Il est de surcroît très incertain : "Investir dans le marché du carbone revient un peu à placer ses économies dans un hedge fund ou dans une société de capital investissement. Le rendement potentiel est certes élevé, mais il y a de gros risques liés à des investissements dans les économies émergentes en constante mutation", souligne James Cameron, vice-président de Climate Change Capital, qui gère plusieurs fonds carbone.
Liens utiles : sur le système d'échange de crédits carbone européen , ETS
11 réponses à “Des escrocs investissent le marché du carbone.”
Pourtant, ce n’est pas faute de nous bourrer le mou, bande d’hypocrites !
A la fin de ce siècle, nos enfants et petits enfants se gratteront la tête pour essayer de comprendre pourquoi émettre -très marginalement par comparaison avec la restitution des océans- un gaz indispensable à la vie devait être taxé.
Mais on peut espérer, plus près de nous, lorsque la science sera parfaitement établie sur la question (ce qu’elle est déjà à mon avis), qu’un collectif mette judiciairement en cause les auteurs les plus coupables de cet énorme canular.

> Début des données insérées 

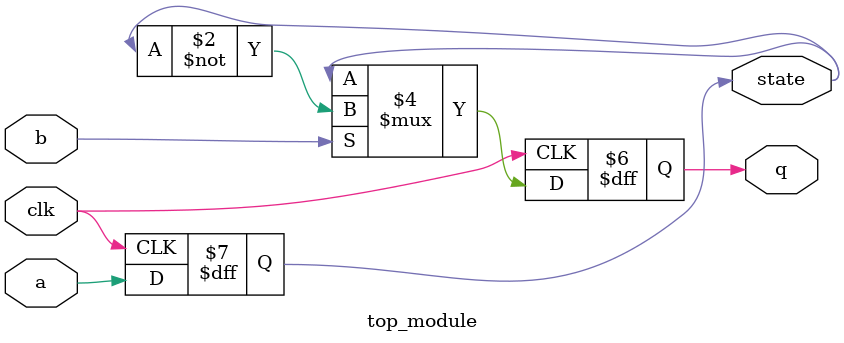
<source format=sv>
module top_module (
    input clk,
    input a,
    input b,
    output reg q,
    output reg state
);

    always @(posedge clk) begin
        // Update state based on input a
        state <= a;

        // Update q based on the state and input b
        if (b) begin
            q <= ~state;
        end else begin
            q <= state;
        end
    end

endmodule

</source>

Surprenant article venant du journal Le Monde — il place cette histoire de RCA dans une perspective plus vaste — mais il est vrai qu’il est de la section Société et économie…
Sirius (#3),
En fait, c’est Kempf qui n’aime pas le marché carbone et qui préfère la taxe !
@4_Araucan
Ah! Je comprend maintenant…
http://www.objectifliberte.fr/…..-urse.html
http://icecap.us/index.php/go/political-climate
2 liens vers des articles qui pourraient susciter votre intérêt
Tu parles!
joletaxi (#6),
Sur votre second lien, cette histoire du protocole de Montréal qui s’enfonce dans la fuite en avant et où la lutte contre les CFC va passer à la lutte contre les HFC, qui sont en voie d’être classés GES, alors qu’ils sont indispensables à la fabrication des panneaux voltaÏques, on va finir par demander l’application systématique du prinicpe de précaution pour toutes les « bonnes » idées environnementales…
@8_Araucan
Hum! C’est la pente dangereuse qui pourrait en effet se matérialiser. Le principe de précaution est, en « principe même » puisqu’on a affaire à un principe ici et non à un fait, infini…
Selon ce même principe, dans le fond, l’idéal (les idéaux relèvent des principes) est de rien faire, ne rien entreprendre, ne rien risquer donc. Idéalement, pourquoi pas, ne pas exister!
Quoi de mieux en effet pour « la planète »?
C’est marrant, une escroquerie intellectuelle victime d’escrocs bien réels.